Трудно сказать, разумно такое решение или нет. Чего вроде бы тянуть с вестью, тем более что конь оседланный саженях в тридцати за деревьями и ерником, прошмыгнуть туда, не выдавая себя лазутчикам, пара пустяков; но старший не хочет пока беспокоить своего воеводу, тем более что тот никакой подмоги не пришлет. Есть их здесь полторы дюжины, им и держаться. Болтов каленых для самострелов припасено весьма изрядно. Чего ж паниковать. Ни справа, ни слева стену не обойти, болото уже совсем проснулось, а солнце вон как припекает, расправляясь с похудевшим сильно снегом, который вон как водой напитался — не снег, а каша-размазня.
Осмелились лазутчики двинуться вперед, к стене, чавкая сапогами по каше, еще не успевшей полностью стечь с бревен гати и вовсе их оголить. Это — хорошо. Не углядят ловушку. С бревен да — в трясину. Пока станут выкарабкиваться на гать, стреляй без спешки. А убитых болото само засосет. Только первых не стоит подпускать к тому месту, где гать разобрана. Раньше встретить калеными стрелами-болтами из самострелов.
Так и поступили. Не выказывали себя до тех пор, пока лазутчики не подошли саженей на полсотни. Оно, конечно, и раньше встретить можно, болт жалит намного дальше, только меткость тогда не та, а ближе — верней. Сразу несколько лучников показались в стрельницах, привычно прицелились и — со свистом унеслись навстречу непрошеным гостям железные стрелы. Две стрелы пронзили щит идущему впереди, впились, больно ударив в грудь, защищенную такой же воловьей кожей, но пробить нагрудник сил не хватило. Второй же лазутчик упал замертво со стрелой в шее. Попятился передовой казак, прикрываясь щитом, ожидая с тревогой нового залпа, только никто больше не стрелял. Будто никого и не было за стеной. Старший повелел:
— Не тратьте болтов. Пущай докладывают своему атаману. — Потом добавил: — Вот теперь и голове Шике можно весть подать. Я сам поскачу. Нескоро, прикидываю, появятся вороги. Успею обернуться.

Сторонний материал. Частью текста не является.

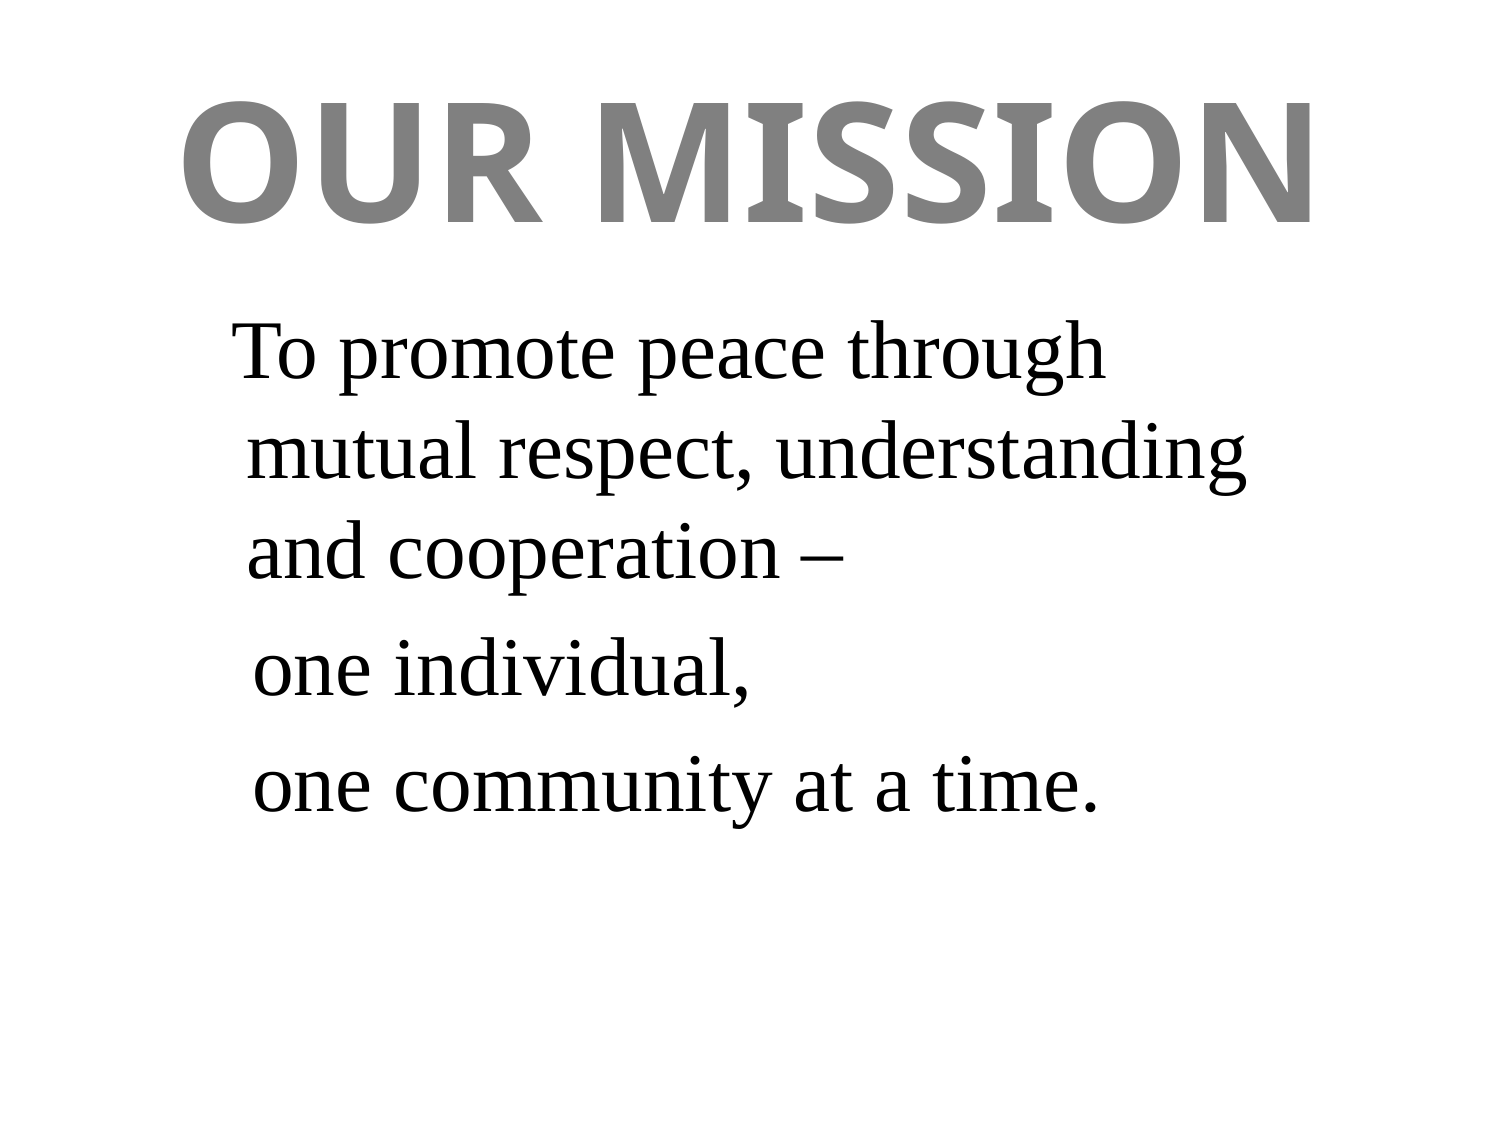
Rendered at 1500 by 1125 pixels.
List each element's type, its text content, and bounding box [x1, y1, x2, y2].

list To promote peace through mutual respect, understanding and cooperation – one individual, one community at a time. [174, 287, 1288, 925]
title OUR MISSION [75, 162, 1425, 350]
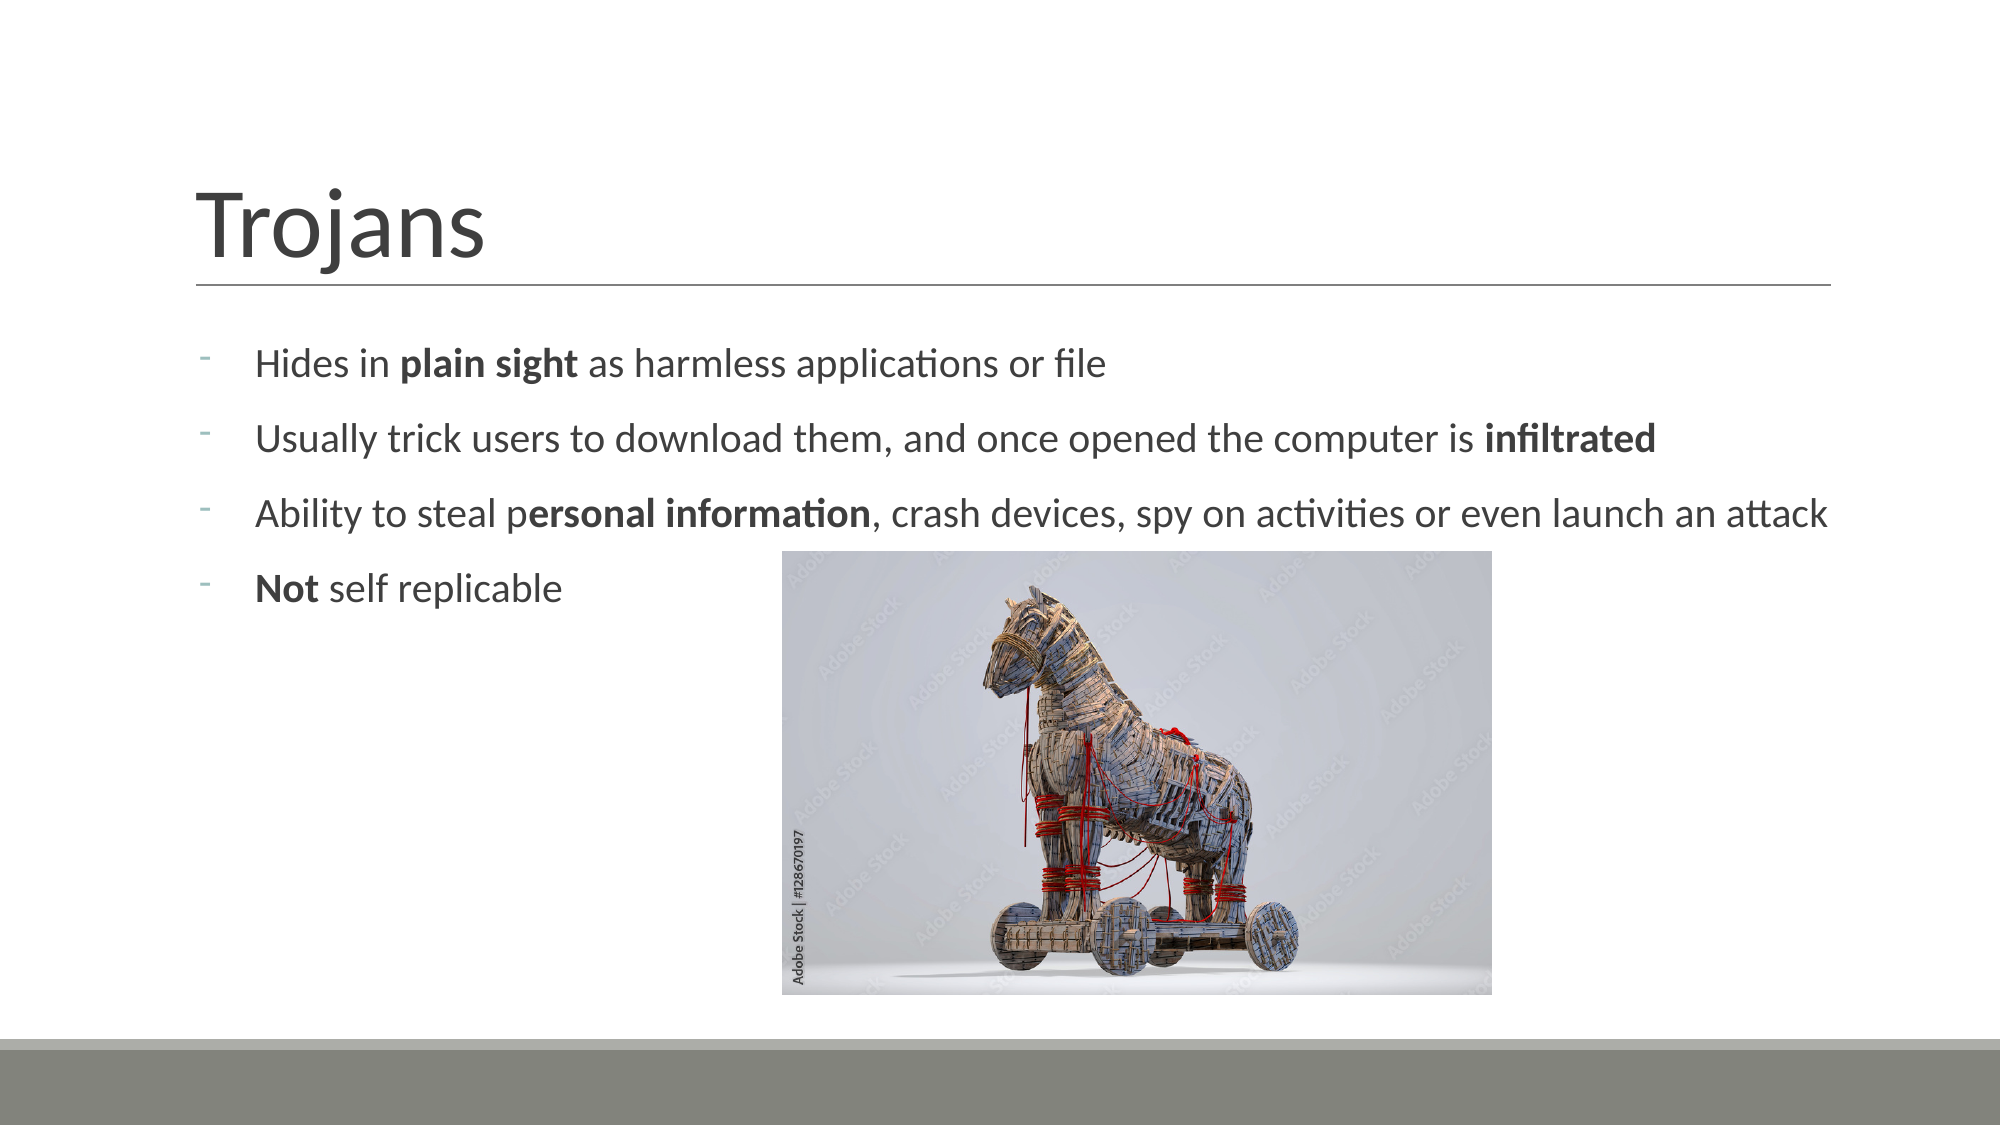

Шика, выслушав доклад урядника, остался вроде бы доволен:
— А то думаю, чего не жалуют?
Появилась, таким образом, у него возможность проявить себя, заслужив тем самым благодарность княгини, но особенно князя, когда тот воротится в свой удел.
— Схожу уведомлю княгиню.
Уверенно пошагал в княжий терем. Как властелин. Дородный. В плечах — косая сажень. Его содружинники не зря окрестили Пересветом. И не только за осанистость и силушку нерастраченную, но и за спокойствие и ровность в любых условиях. Может, и металась его душа в трудную минуту, но никогда он это смятение внутреннее не выказывал. Как вот и сейчас. Словно нес княгине самое что ни на есть приятное сообщение.
Встретился он с ней на резном крыльце. В теплой она накидке, бережно поддерживаемая няньками. Погулять пошла. На том повитуха настояла. Она каждый божий день требовала, чтобы княгиня по целому часу прохаживалась по дорожкам двора, которые были тщательно вычищены от снега, чтобы, не дай Бог, княгиня не поскользнулась. Сидор Шика поклонился поясно.